I have been feeling perpetually tired lately. The physical world is excessively noisy and oftentimes – mentally draining. The farm offers a space for solitude, away from people, surrounded by nature and animals. Annoyingly, I have nice neighbours (they are really nice – I am just grumpy). I have a lofty hope of one day buying all the surrounding farms around mine and creating the ultimate buffer so no one can wave at me within a 100-acre radius.
But the farm isn’t just about getting away from people – it’s about being in a space where nothing digital is competing for my attention. The digital world is so noisy. Deliberately noisy. Maybe that’s the innovation we need in UX.
Distraction is not a side effect of modern UX – it is a business model. Every app, platform and device is distraction by design – the moment you unlock your phone, an entire economy is competing for your attention – not to provide value, but to extract significant time and energy off your day.

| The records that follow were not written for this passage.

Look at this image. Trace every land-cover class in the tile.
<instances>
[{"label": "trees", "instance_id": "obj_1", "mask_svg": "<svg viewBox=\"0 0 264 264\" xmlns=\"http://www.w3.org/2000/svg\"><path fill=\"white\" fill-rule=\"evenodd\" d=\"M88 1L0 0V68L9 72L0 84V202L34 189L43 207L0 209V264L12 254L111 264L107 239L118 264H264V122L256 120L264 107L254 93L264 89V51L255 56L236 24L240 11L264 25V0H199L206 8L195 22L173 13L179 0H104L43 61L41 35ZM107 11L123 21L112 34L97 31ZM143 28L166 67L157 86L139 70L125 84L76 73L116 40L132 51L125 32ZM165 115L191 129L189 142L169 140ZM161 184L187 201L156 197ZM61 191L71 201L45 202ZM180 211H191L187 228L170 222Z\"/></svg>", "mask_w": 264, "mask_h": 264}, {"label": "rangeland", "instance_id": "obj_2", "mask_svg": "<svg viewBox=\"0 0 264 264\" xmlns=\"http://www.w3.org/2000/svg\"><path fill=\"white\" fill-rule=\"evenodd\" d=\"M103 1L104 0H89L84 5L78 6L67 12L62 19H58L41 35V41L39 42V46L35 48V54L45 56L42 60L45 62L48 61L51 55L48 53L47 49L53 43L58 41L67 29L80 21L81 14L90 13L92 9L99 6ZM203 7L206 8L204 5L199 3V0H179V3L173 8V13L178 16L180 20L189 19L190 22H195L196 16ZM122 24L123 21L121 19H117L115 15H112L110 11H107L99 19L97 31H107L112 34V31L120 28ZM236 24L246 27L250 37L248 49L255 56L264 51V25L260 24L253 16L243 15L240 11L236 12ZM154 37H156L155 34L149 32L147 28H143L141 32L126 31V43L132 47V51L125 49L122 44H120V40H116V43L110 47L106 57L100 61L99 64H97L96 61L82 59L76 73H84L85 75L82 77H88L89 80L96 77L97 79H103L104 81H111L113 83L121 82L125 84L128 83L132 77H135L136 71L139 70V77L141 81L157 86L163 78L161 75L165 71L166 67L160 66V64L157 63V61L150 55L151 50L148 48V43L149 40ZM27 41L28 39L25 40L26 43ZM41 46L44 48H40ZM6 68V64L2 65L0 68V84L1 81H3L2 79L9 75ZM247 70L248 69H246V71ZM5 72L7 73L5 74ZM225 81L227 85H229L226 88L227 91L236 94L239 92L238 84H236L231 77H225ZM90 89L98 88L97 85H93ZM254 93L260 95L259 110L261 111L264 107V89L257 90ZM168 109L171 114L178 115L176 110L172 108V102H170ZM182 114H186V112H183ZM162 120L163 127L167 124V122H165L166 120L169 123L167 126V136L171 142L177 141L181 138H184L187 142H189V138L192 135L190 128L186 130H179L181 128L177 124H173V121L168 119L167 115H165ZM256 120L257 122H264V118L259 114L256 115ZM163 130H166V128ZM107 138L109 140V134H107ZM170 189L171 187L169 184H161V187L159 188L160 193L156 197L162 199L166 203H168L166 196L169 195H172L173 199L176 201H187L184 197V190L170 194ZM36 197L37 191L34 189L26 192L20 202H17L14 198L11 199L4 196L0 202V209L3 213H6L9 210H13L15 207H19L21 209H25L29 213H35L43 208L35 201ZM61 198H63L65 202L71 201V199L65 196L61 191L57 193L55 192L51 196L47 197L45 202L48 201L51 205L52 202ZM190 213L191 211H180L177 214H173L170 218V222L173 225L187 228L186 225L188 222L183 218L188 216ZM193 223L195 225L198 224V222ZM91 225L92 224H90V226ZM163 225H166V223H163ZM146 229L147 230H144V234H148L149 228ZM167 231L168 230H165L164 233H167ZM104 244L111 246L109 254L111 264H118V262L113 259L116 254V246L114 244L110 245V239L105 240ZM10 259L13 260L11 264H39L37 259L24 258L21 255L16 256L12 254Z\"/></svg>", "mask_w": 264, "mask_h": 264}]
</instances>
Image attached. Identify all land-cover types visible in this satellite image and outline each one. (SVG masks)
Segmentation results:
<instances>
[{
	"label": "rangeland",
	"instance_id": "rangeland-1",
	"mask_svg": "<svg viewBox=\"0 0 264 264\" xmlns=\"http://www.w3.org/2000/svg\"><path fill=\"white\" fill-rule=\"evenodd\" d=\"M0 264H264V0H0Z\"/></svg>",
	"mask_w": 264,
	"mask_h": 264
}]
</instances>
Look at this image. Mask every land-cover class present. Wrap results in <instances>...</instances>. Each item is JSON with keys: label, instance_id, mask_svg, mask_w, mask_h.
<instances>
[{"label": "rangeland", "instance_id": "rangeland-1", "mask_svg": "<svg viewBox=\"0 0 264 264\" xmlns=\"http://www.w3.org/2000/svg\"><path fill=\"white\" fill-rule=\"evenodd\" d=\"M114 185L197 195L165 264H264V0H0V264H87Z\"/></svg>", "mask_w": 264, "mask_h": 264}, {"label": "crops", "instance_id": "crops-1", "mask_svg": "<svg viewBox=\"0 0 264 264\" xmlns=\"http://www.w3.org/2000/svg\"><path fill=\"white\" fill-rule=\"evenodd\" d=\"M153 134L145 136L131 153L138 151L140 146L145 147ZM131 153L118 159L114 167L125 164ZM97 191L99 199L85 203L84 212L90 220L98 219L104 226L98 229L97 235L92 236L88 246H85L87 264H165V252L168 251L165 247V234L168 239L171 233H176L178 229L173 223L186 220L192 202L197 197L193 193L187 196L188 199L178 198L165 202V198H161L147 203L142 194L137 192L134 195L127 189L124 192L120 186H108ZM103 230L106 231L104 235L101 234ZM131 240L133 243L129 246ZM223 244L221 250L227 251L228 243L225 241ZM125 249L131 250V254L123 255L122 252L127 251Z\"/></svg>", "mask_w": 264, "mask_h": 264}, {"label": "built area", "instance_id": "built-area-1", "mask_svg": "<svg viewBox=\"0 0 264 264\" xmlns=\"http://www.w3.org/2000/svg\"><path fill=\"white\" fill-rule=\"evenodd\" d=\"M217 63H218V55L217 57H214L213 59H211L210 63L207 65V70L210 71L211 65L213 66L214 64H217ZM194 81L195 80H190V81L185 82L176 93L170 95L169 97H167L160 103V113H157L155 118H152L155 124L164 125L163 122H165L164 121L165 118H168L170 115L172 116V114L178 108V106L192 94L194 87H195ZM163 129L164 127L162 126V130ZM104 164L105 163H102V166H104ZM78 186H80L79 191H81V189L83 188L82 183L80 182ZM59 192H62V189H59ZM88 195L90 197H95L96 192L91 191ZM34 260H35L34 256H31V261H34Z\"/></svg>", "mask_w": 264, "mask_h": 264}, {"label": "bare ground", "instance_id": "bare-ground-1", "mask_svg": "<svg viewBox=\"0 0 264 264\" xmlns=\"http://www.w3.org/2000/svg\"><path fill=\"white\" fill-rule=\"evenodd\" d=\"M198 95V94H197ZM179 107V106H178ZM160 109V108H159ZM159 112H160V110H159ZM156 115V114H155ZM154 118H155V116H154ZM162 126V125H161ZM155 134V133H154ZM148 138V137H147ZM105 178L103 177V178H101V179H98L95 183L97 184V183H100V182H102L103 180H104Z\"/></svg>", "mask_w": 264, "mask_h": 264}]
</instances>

Dark patterns shape how we interact – often without us realising it. Take infinite scrolling for example – keeping us trapped in a loop of constant scrolling for the next dopamine hit of fresh feed (just like playing the slots). Autoplay removes the agency of making choices to continue, herding us from one content immediately to the next. Notification badges and prompts taps into an inflated sense of urgency – making even the most trivial updates feel important.
These aren’t neutral design choices, but rather, deliberate, data-driven manipulations of human behaviour to interact and engage. UX design optimised for addiction, rather than value and meaning. Good UX is often heralded as seamless and intuitive. Frictionless. But does users actually benefit from endless and excessive engagement?
Perhaps we need to rethink UX. Perhaps it isn’t about making interactions frictionless, but designing intentional gaps. Just like how I’m intentionally stepping away from both the physical and digital to create a gap. For deep focus, thinking and rest. Perhaps we need to do the same for digital spaces as well. A space that is not chaotic, not overwhelming, not addictive.
Think of it as white space, but not just as a design principle – but as an interaction model. With silence being the core feature. Friction as a function.
A UX experience that is not about efficiency or higher engagement – but making it easier to walk away.
Something to mull about. But for now, I will be under a tree. Horizontal.
Pictured here: An Anti-UX moment. I say that with full irony, as someone who works in Digital Design.